Mr Leslie said he had considered evicting his tenants, but he could not prove it was them who did the damage.
Debbie Kershaw, Mr Leslie's co-landlord in another Hyde St flat needing roof repairs after the keg party, expected Saturday's event would add weight to the argument for a permanent liquor ban in North Dunedin.
Landlords in the area were constantly repairing damage caused during drunken antics and were seldom able to prove who caused it, she said.
She, too, would be approaching other landlords.
"We'd be really disgusted to think this [the Hyde St keg party] is going to happen again next year."
Police and the university yesterday said they were reasonably happy with how the party went, although they were concerned about how dangerously drunk some people got.
People started drinking in the street soon after 5am, and at the party's peak about 3pm it was estimated about 5000 people were crowded into the area.
During the day, 15 people were arrested, a roof crowded with revellers collapsed and 80 people were treated by St John.
Numbers started thinning out after 4pm, after police instigated a "one-way door policy" at each end of the closed-off street and starting turning off stereos.
The large number of people sitting on house roofs drinking alcohol was a recipe for disaster, especially when one roof caved in, Dunedin-Clutha police area commander Inspector Greg Sparrow said. It is not clear if anyone was injured in the incident.
Insp Sparrow said sitting on roofs drinking was "extremely dangerous and foolish", and put at risk the partygoers and police staff who had to get up on to the roofs to try to get people off.
People were arrested for a variety of offences, all involving alcohol, but for the most part people were well behaved, he said.
University vice-chancellor Prof Harlene Haynes said she spent most of the day in Hyde St and shared police concerns about the level of drunkenness, particularly later in the day.
Prof Hayne said she planned to work with students to find "new and creative ways of minimising alcohol-related harm".
She thanked the OUSA for "all the time and money" it had put into the party's organisation and said its contribution made the event substantially safer.
She also thanked the police, St John, Dunedin Hospital's emergency department, the Fire Service, Student Health and Christian student group Red Frogs for their help in managing some of the consequences of the party.
While the party was traditionally organised by residents of Hyde St, this year the OUSA organised Portaloos, water stations, fire extinguishers, barbecues, generally assisted attendants, promoted a glass ban and worked with security staff at the event.

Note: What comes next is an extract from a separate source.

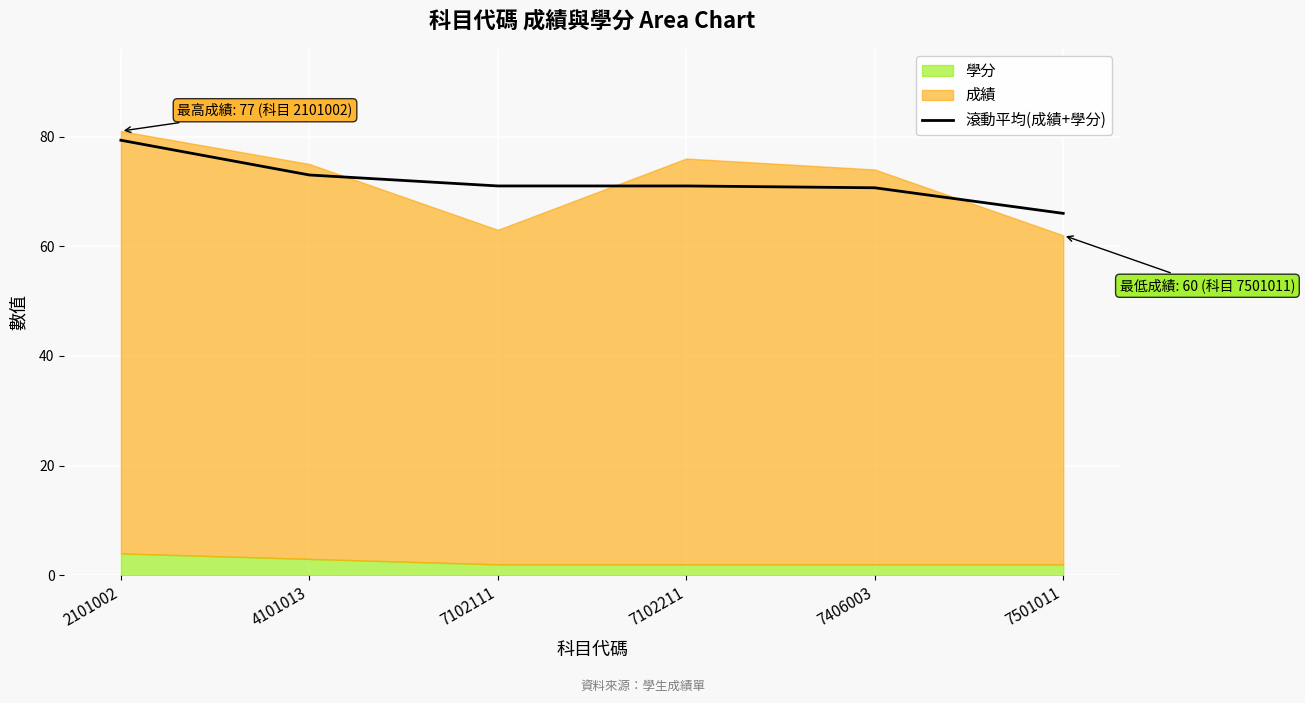

Is it true that 滾動平均(成績+學分) equals 48.4 at 4101013?

False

Police maintained a large presence in the street all day.
St John sent eight staff with two ambulances and set up a first aid tent in nearby Albany St. St John treated 80 people during the day, largely for cuts from falls or on corrugated iron, injuries from falls from heights, including several suspected ankle fractures or severe sprains, concussions and varying states of consciousness.
Coastal Otago operations manager Dave Jasperse said St John was caught out with only one ambulance crew on site last year.

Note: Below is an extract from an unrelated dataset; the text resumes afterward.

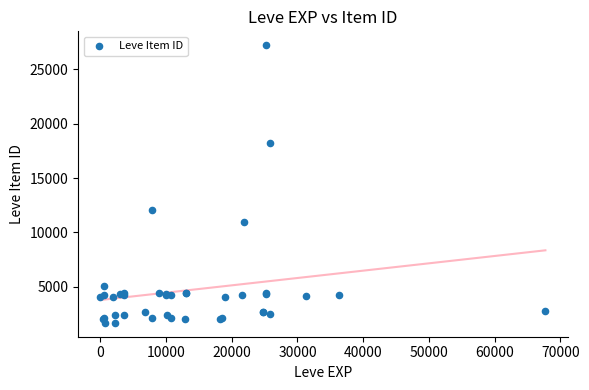

What Y value in the scatter plot is closest to 14448?

12018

This year it was better prepared, although staff were still "run off their feet" all day.
Most people were dealt with at the first aid tent, which became a sort of triage centre for Student Health and Dunedin Hospital.
He was unsure how many people were taken to the hospital's emergency department, but the ambulances were ferrying patients "pretty constantly"during the day. A query to the Southern District Health Board was not responded to yesterday.
Mr Jasperse also heaped praise on the OUSA for all its hard work to keep people safe at the event.
"It was a massive effort."
Dunedin Mayor Dave Cull was not in the city on Saturday but after seeing news coverage of the event said the city council, the university, OUSA and police would need to hold a debriefing to help decide "what the attitude will be to allowing a repeat".
In February, the council voted to approve a liquor ban that would permanently include the North Dunedin student area, allowing police to end the keg party.
The push for the ban had not come just from police but from the university as well, and Mr Cull was clear then the keg party was "too dangerous to continue".
The public consultation period which precedes hearings finishes today and Mr Cull said the result of that process would have a bearing on the issue.
But he had been impressed with the "responsible attitude" shown by residents and the OUSA when he met them to discuss the party, and he had donated a few hundred sausages to the event for barbecues on the day.
The issue to be dealt with was public safety.
"That's what the liquor ban would be aimed at assisting."